Ambassador of Chile to Costa Rica
- In office 1965–1967
- President: Eduardo Frei Montalva
- Preceded by: Pedro Montero Fehrman
- Succeeded by: Enrique Rodríguez Ballesteros

Member of the Senate
- In office 15 May 1957 – 15 May 1965
- Constituency: 8th Provincial Group

Member of the Chamber of Deputies
- In office 15 May 1949 – 15 May 1957
- Constituency: 21st Departmental Group

Personal details
- Born: 22 April 1907 Arauco, Chile
- Died: 12 October 2005 (aged 98) Santiago, Chile
- Party: Independent (–1957) · Agrarian Labor Party (1957–1958) · Liberal Party (1962–1966)
- Spouse(s): María Luisa Fauré Silva; Inés Martínez Martínez (second marriage)
- Children: 7
- Parent(s): Bernardo Barrueto Molinet; Adriana del Carmen Reeves Mendoza
- Relatives: Darío Barrueto Molinet (uncle) · Héctor Barrueto (cousin) · Víctor Barrueto (grandson)
- Education: Carabineros School
- Profession: Farmer, politician

Military service
- Branch/service: Carabineros de Chile
- Years of service: c. 1927–1936
- Rank: Officer

= Edgardo Barrueto =

Chilean politician (1907–2005)

Edgardo Alejandro Barrueto Reeve (22 April 1907 – 12 October 2005) was a Chilean former carabinero, farmer and conservative-leaning politician. He served as a member of the Chamber of Deputies of Chile for two consecutive terms (1949–1957), then as a Senator (1957–1965), and later as Chile's ambassador to Costa Rica (1965–1967) under President Eduardo Frei Montalva.

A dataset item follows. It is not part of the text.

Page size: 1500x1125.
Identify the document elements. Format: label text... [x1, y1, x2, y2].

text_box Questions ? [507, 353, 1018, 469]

== Early life and family ==
Barrueto was born in Arauco to Bernardo Barrueto Molinet and Adriana del Carmen Reeves Mendoza. His uncle was politician Darío Barrueto Molinet, his cousin Héctor Barrueto, and his grandson Víctor Barrueto served as a deputy (1990–2006) and Intendant of the Santiago Metropolitan Region (2006–2007). He studied at the Seminary in Concepción and then entered the Carabineros de Chile academy, serving as an officer until 1936, when he retired to work in agriculture.

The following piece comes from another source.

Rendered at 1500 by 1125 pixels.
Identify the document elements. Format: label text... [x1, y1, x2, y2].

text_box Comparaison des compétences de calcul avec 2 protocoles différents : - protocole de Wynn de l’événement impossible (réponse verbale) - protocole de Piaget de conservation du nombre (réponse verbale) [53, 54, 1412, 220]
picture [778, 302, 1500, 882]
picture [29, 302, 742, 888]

He married María Luisa Fauré Silva and, in a second marriage, Inés Martínez Martínez; he had seven children.

== Professional and civic activity ==
Barrueto managed the El Hualli San Luis farm near Cajón, Temuco, focusing on dairy and crops. He was a member of the Temuco Agricultural Development Society (SOFO) and the local Dairy Cooperative, and also belonged to the Society of Retired Law-Enforcement Officers, the Temuco Social Club, and several sports and charitable associations.

== Political career ==
Barrueto began in local government as a councillor (regidor) for Temuco and later acting mayor.

In the 1949 election he won a seat as an independent Agrarian candidate (on the Progressive Liberal Party list) for the 21st Departmental Group (Temuco, Lautaro, Imperial, Pitrufquén and Villarrica) for 1949–1953, serving on the Permanent Commission of Agriculture and Colonization and the Special Commission on the Peasantry. He was re-elected for 1953–1957, remaining on Agriculture and Colonization.

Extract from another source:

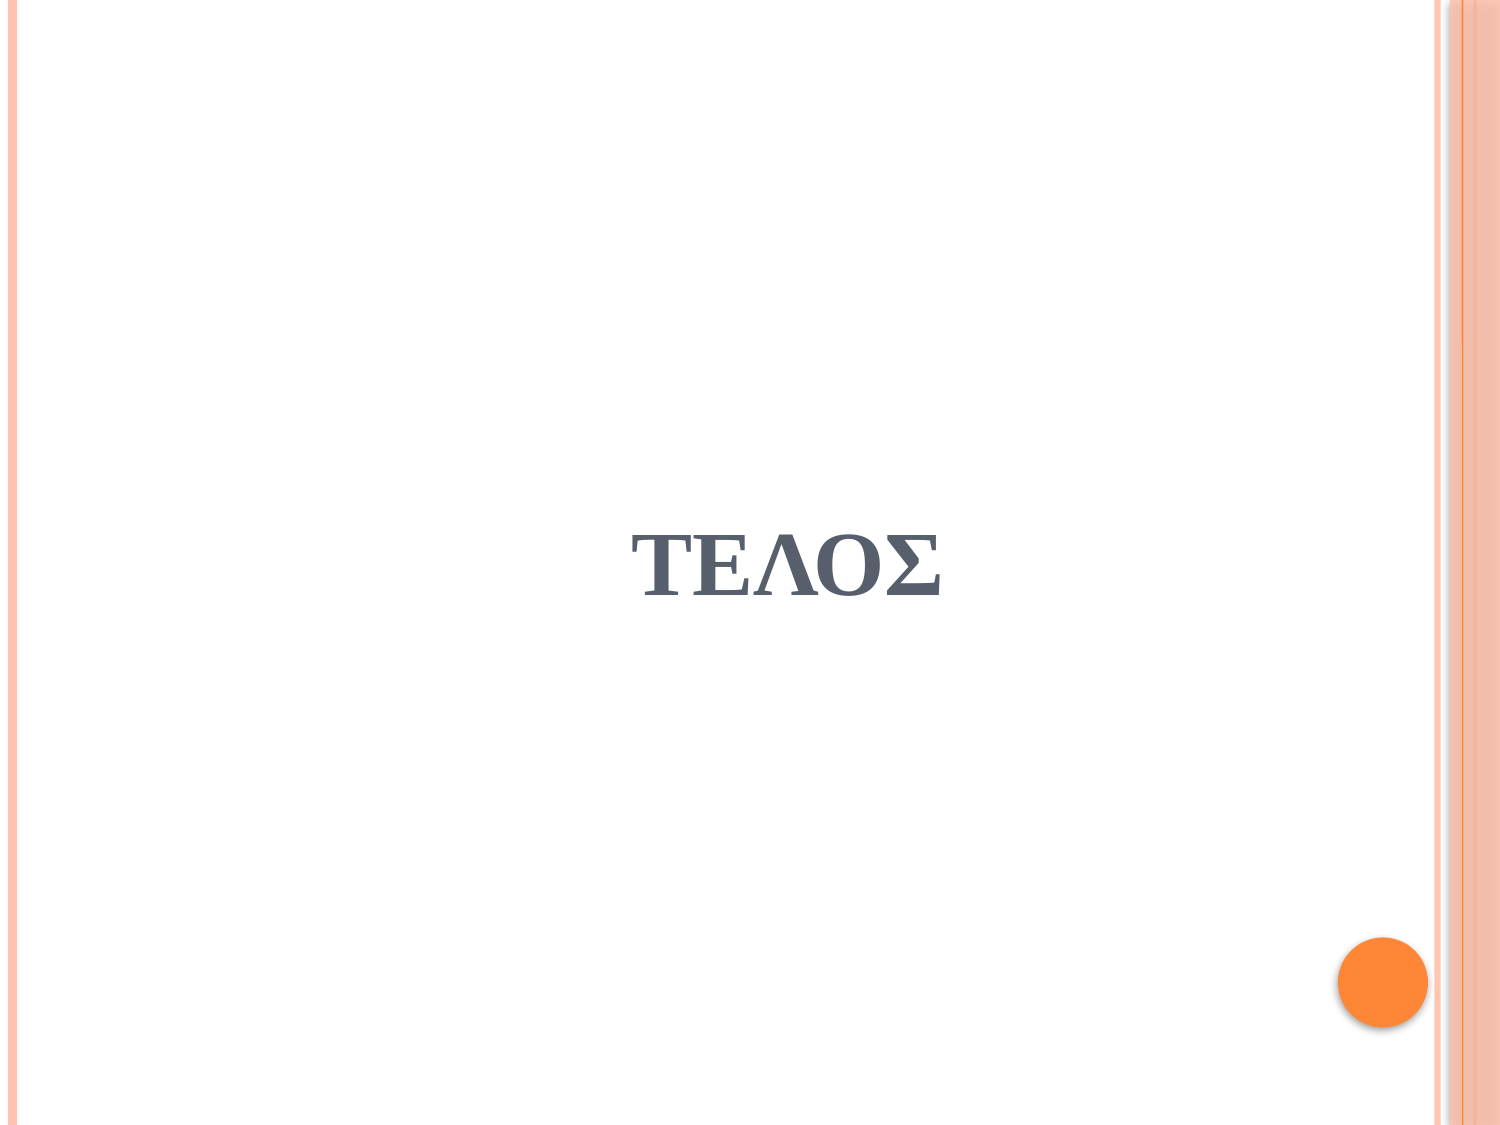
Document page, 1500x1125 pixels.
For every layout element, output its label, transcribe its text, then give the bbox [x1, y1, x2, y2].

In 1957 he joined the Agrarian Labor Party (PAL) and was elected senator for the 8th Provincial Group (Biobío, Malleco and Cautín) for 1957–1965. In the Senate he served on the Permanent Commissions of Public Works (first period) and of Mining (second period), as well as the Special Commission on Credit for Agricultural Mechanization, and was part of the PAL parliamentary committee (1958). He later left the PAL and, in 1962, joined the Liberal Party.

After leaving the Senate in 1965, President Eduardo Frei Montalva appointed him Chilean ambassador to Costa Rica, a post he held until 1967.

Barrueto died in Santiago on 12 October 2005, aged 98.